FED’s Kashkari Keeping Rate Hike Hopes and the USD Up
While almost all major central banks have been stopping the tightening cycle, the FED is still keeping the option of one more hike in November/December open. This has led to a strong bullish momentum in the USD in the last few months since July. The economic data has been decent in the US recently, indicating that there won’t be a recession which gives the FED some more room.
Today has been another calm day in the forex market, and the dollar continued the advance across the board, despite a modest decline in Treasury rates and a slight rise in stocks. The USD remains in command, with EUR/USD at its lowest level since March, down 0.3% to 1.05 low. Meanwhile, the USD/JPY is testing the seas above 149.00 once more, as intervention worries remain in traders’ minds. Comments from FED’s Kashkari are also helping the USD, as he continues to press for more hikes.

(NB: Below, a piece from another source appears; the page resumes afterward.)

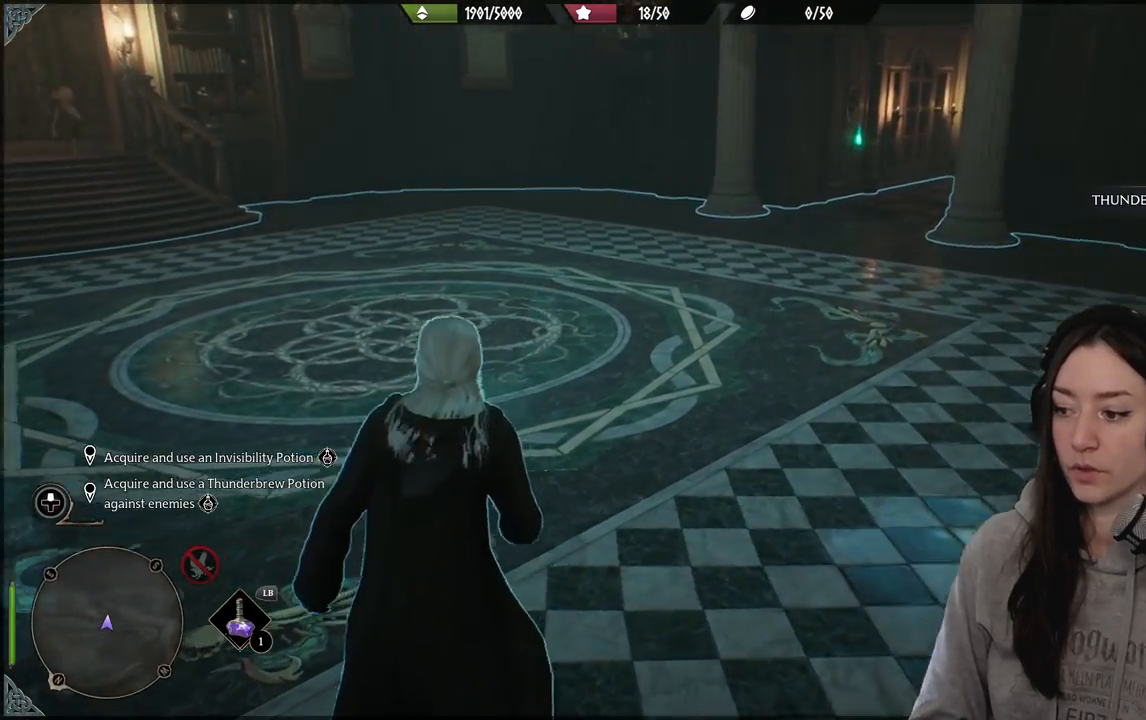
{"buttons": [], "left_stick": "center", "right_stick": "center", "events": [[300, "right_stick", "center"], [500, "left_stick", "center"]]}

Remarks by Minneapolis FED President, Neel Kashkari
- We’re committed to 2% inflation
- There is a risk that rates might have to go higher but hard to know
- Expects Fed to hold rates steady next year
- Fed is not trying to create a recession
- Economic data suggests Fed not as restrictive as it appears
- We are allowing the data to drive Fed decisions
- Fed has made a lot of progress on inflation
- Data will tell the Fed if more hikes are needed
- We want to see workers get better wages
- Fed is watching strikes for economic impact
Kashkari laid out his position yesterday and it was surprisingly hawkish, adding to the pain markets. I think there needs to be a fresh conversation about the distortions of QE and the stock of Fed holdings. There’s a fair argument that’s held down the long end and is what inverted the yield curve. In a ‘normal’ scenario, the higher stock of long-dated bonds in the market would have pushed up rates and restrained the economy more.